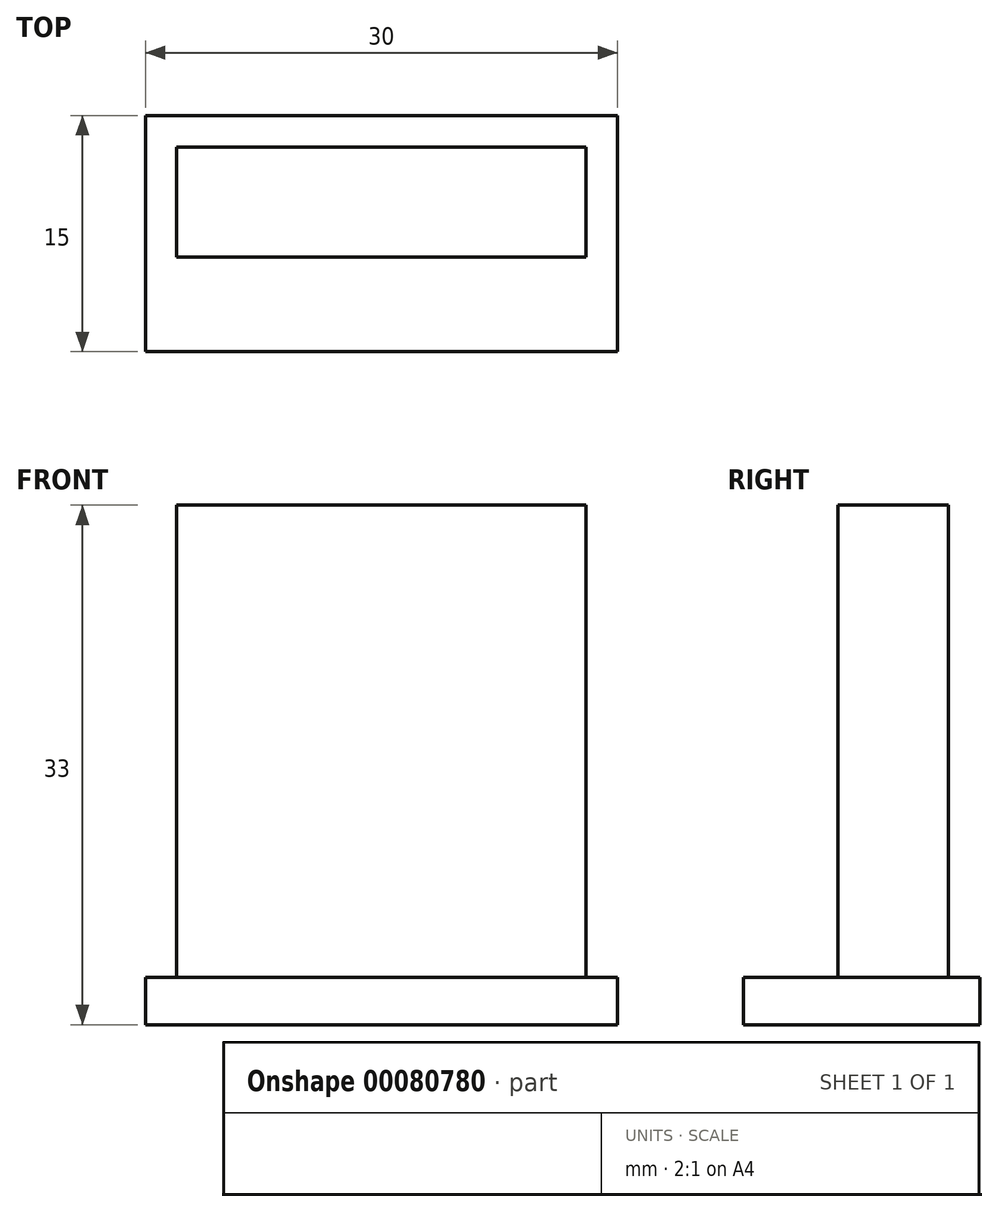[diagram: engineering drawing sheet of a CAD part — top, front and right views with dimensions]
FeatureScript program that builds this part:
annotation { "Feature Type Name" : "Feature", "Feature Type Description" : "" }
export const myFeature = defineFeature(function(context is Context, id is Id, definition is map)
    precondition{}
    {
        {
            var Q0;
            Q0=qCreatedBy(makeId("Front.planeOp"),FACE);
            var sketch = newSketch(context, id + "F0", { "sketchPlane" : qUnion([Q0])});
            skLineSegment(sketch, "E0.bottom", {"start": v(-13, 0) * mm, "end": v(13, 0) * mm});
            skLineSegment(sketch, "E0.top", {"start": v(-13, 30) * mm, "end": v(13, 30) * mm});
            skLineSegment(sketch, "E0.left", {"start": v(-13, 0) * mm, "end": v(-13, 30) * mm});
            skLineSegment(sketch, "E0.right", {"start": v(13, 0) * mm, "end": v(13, 30) * mm});
            skPoint(sketch, "E1", {"position": v(0, 0) * mm});
            skSolve(sketch);
        }
        {
            var Q0;
            Q0=makeQuery(id+"F0.imprint","IMPRINT",FACE,{"disambiguationData":[TD([[makeQuery(id+"F0.imprint","IMPRINT",EDGE,{"derivedFrom":sQuery(id+"F0.wireOp",EDGE,"E0.bottom")}),1.0]])]});
            extrude(context, id + "F1", {"entities" : qUnion([Q0]), "depth" : 7 * mm});
        }
        {
            var Q0;
            Q0=qCreatedBy(makeId("Top.planeOp"),FACE);
            var sketch = newSketch(context, id + "F2", { "sketchPlane" : qUnion([Q0])});
            skLineSegment(sketch, "E2.bottom", {"start": v(-15, 2) * mm, "end": v(15, 2) * mm});
            skLineSegment(sketch, "E2.top", {"start": v(-15, -13) * mm, "end": v(15, -13) * mm});
            skLineSegment(sketch, "E2.left", {"start": v(-15, 2) * mm, "end": v(-15, -13) * mm});
            skLineSegment(sketch, "E2.right", {"start": v(15, 2) * mm, "end": v(15, -13) * mm});
            skSolve(sketch);
        }
        {
            var Q0;
            Q0=makeQuery(id+"F2.imprint","IMPRINT",FACE,{"disambiguationData":[TD([[makeQuery(id+"F2.imprint","IMPRINT",EDGE,{"derivedFrom":sQuery(id+"F2.wireOp",EDGE,"E2.bottom")}),-1.0]])]});
            extrude(context, id + "F3", {"entities" : qUnion([Q0]), "operationType" : NewBodyOperationType.ADD, "oppositeDirection" : true, "depth" : 3 * mm});
        }
    });
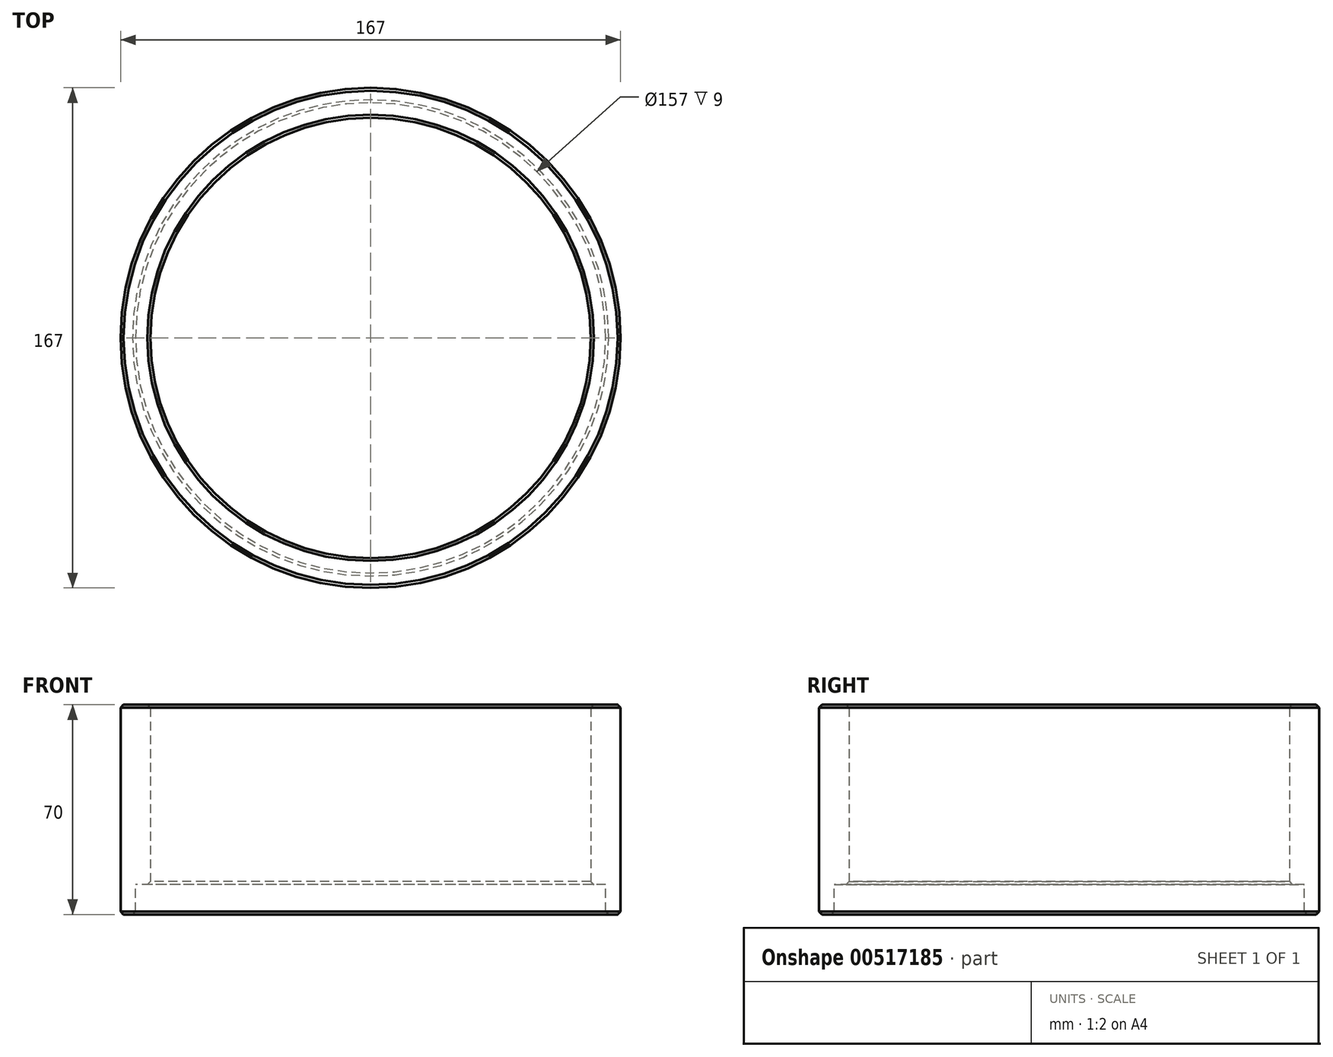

● ● ●

PROBLEM DESCRIPTION >>
Pick out every line in the records above that contains the string "IMPRINT", and copy each such line in full.

EXERCISE SOLUTION >>
            Q0=makeQuery(id+"F0.imprint","IMPRINT",FACE,{"disambiguationData":[TD([[makeQuery(id+"F0.imprint","IMPRINT",EDGE,{"derivedFrom":sQuery(id+"F0.wireOp",EDGE,"E0.bottom")}),1.0]])]});
            Q0=makeQuery(id+"F2.imprint","IMPRINT",FACE,{"disambiguationData":[TD([[makeQuery(id+"F2.imprint","IMPRINT",EDGE,{"derivedFrom":sQuery(id+"F2.wireOp",EDGE,"E2.bottom")}),-1.0]])]});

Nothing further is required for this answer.